Homegrown terrorists are playing increasingly prominent roles within Al Qaeda and are threatening more deadly attacks from within the U.S., the much anticipated 9/11 report card revealed today.
As the 10th anniversary of the devastating attacks on New York approaches, the National Security Preparedness Group issued a stinging assessment of just how far the U.S. needs to go to combat terror threats.
Airport security is still not thorough enough to stop a large-scale air bombing, the report claimed and, even more worryingly, the greatest threat to national security may well be coming from America itself, with the frighteningly common radicalisation of Muslim-American teens.
The report, issued today, stated: ‘Most troubling, we have seen a pattern of increasing terrorist recruitment of American citizens and residents to act as “lone wolves” . . .
‘Today, we know that Americans are playing increasingly prominent roles in al Qaeda’s movement.
‘Muslim-American youth are being recruited in Somali communities in Minneapolis and Portland, Oregon, in some respects moving the front lines to the interior of our country.’
In recent years, there has been a jump in the number of attacks on the U.S. by homegrown Muslim-Americans.
In 2009, there were two of these high-profile terrorist attacks in the U.S.
13 people were killed and 29 injured in the Fort Hood shooting, the sole suspect for which is Nidal Malik Hasan, a U.S. born Palestinian who faces the death penalty for the charges.
He was an Army major serving as a psychiatrist who was shot when taken into custody and is now paralysed from the chest down.
The same year, a U.S. military recruiter was killed in Little Rock, Arkansas and another man injured.
Muslim convert Abdulhakim Mujahid Muhammad was said by police to have confessed to the killing of Private William Long, saying he had been sent to kill as many soldiers as possible by Al Qaeda.
The report said particularly worrying was the ‘self-radicalisation’ of Muslim youth in America.
‘This process is often influenced by blogs and other online content advocating violent Islamist extremism,’ it stated.

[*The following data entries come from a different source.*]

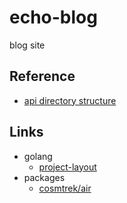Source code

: # echo-blog

blog site

## Reference

- [api directory structure](./api/docs/directory_structure.md)

## Links

- golang
  - [project-layout](https://github.com/golang-standards/project-layout)
- packages
  - [cosmtrek/air](https://github.com/cosmtrek/air)
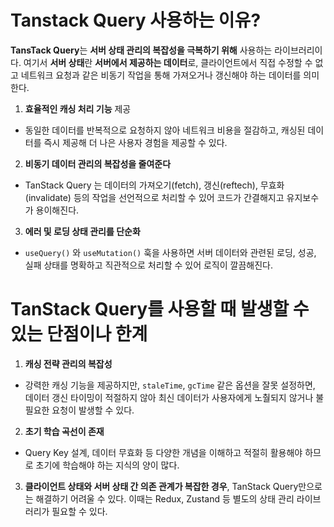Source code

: # Tanstack Query 사용하는 이유?

**TansTack Query**는 **서버 상태 관리의 복잡성을 극복하기 위해** 사용하는 라이브러리이다.
여기서 **서버 상태**란 **서버에서 제공하는 데이터**로, 클라이언트에서 직접 수정할 수 없고 네트워크 요청과 같은
비동기 작업을 통해 가져오거나 갱신해야 하는 데이터를 의미한다.

1. **효율적인 캐싱 처리 기능** 제공

- 동일한 데이터를 반복적으로 요청하지 않아 네트워크 비용을 절감하고, 캐싱된 데이터를 즉시 제공해
  더 나은 사용자 경험을 제공할 수 있다.

2. **비동기 데이터 관리의 복잡성을 줄여준다**

- TanStack Query 는 데이터의 가져오기(fetch), 갱신(reftech), 무효화(invalidate) 등의 작업을 선언적으로 처리할 수 있어
  코드가 간결해지고 유지보수가 용이해진다.

3. **에러 및 로딩 상태 관리를 단순화**

- `useQuery()` 와 `useMutation()` 훅을 사용하면 서버 데이터와 관련된 로딩, 성공, 실패 상태를 명확하고 직관적으로 처리할 수 있어
  로직이 깔끔해진다.

# TanStack Query를 사용할 때 발생할 수 있는 단점이나 한계

1. **캐싱 전략 관리의 복잡성**

- 강력한 캐싱 기능을 제공하지만, `staleTime`, `gcTime` 같은 옵션을 잘못 설정하면, 데이터 갱신 타이밍이 적절하지 않아
  최신 데이터가 사용자에게 노춸되지 않거나 불필요한 요청이 발생할 수 있다.

2. **초기 학습 곡선이 존재**

- Query Key 설계, 데이터 무효화 등 다양한 개념을 이해하고 적절히 활용해야 하므로 초기에 학습해야 하는 지식의 양이 많다.

3. **클라이언트 상태와 서버 상태 간 의존 관계가 복잡한 경우**, TanStack Query만으로는 해결하기 어려울 수 있다.
   이때는 Redux, Zustand 등 별도의 상태 관리 라이브러리가 필요할 수 있다.

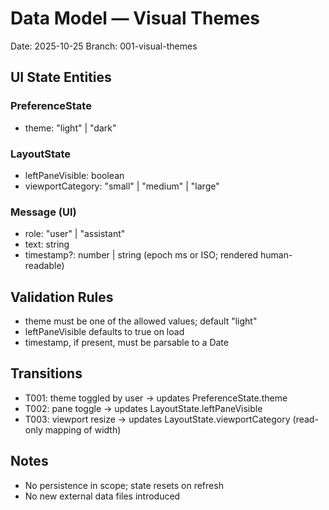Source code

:# Data Model — Visual Themes

Date: 2025-10-25
Branch: 001-visual-themes

## UI State Entities

### PreferenceState
- theme: "light" | "dark"

### LayoutState
- leftPaneVisible: boolean
- viewportCategory: "small" | "medium" | "large"

### Message (UI)
- role: "user" | "assistant"
- text: string
- timestamp?: number | string (epoch ms or ISO; rendered human-readable)

## Validation Rules
- theme must be one of the allowed values; default "light"
- leftPaneVisible defaults to true on load
- timestamp, if present, must be parsable to a Date

## Transitions
- T001: theme toggled by user -> updates PreferenceState.theme
- T002: pane toggle -> updates LayoutState.leftPaneVisible
- T003: viewport resize -> updates LayoutState.viewportCategory (read-only mapping of width)

## Notes
- No persistence in scope; state resets on refresh
- No new external data files introduced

‘While there are methods to monitor some of this activity, it is simply impossible to know the inner thinking of every at-risk person. Thus, self-radicalisation poses a serious emerging threat in the U.S.’
The report card added that despite the government spending billions of dollars on airport security, scanners still cannot reliably detect bombs which could bring down planes.
Among concerns raised were ones about full body scanners, which , aside from raising privacy concerns, cannot see explosives hidden within the body.
‘Explosives detection technology lacks reliability and lags in its capability to automatically identify concealed weapons and explosives,’ the report claimed.
‘The next generation of whole body scanning machines also are not effective at detecting explosives hidden within the body.’
It added: ‘Although Osama bin Laden is dead, al Qaeda is not.’
Governor Tom Kean, the co-chairman of the 9/11 Commission told ABC News: ‘We really have not gotten it right yet. Some of these recommendations, no question you get an F.’
The Transportation Security Administration’s former administrator Kip Hawley insisted security at airports was sufficient to prevent large scale attacks on planes.
‘Yes, you don’t want a bomb going off and injuring people on a plane, but you do not want to let them bring on a bomb that will catastrophically destroy the plane,’ he said.
TSA spokesman Greg Soule added: ‘As we approach the tenth anniversary of 9/11, there is no question that America’s transportation systems are stronger and more secure than they were a decade ago.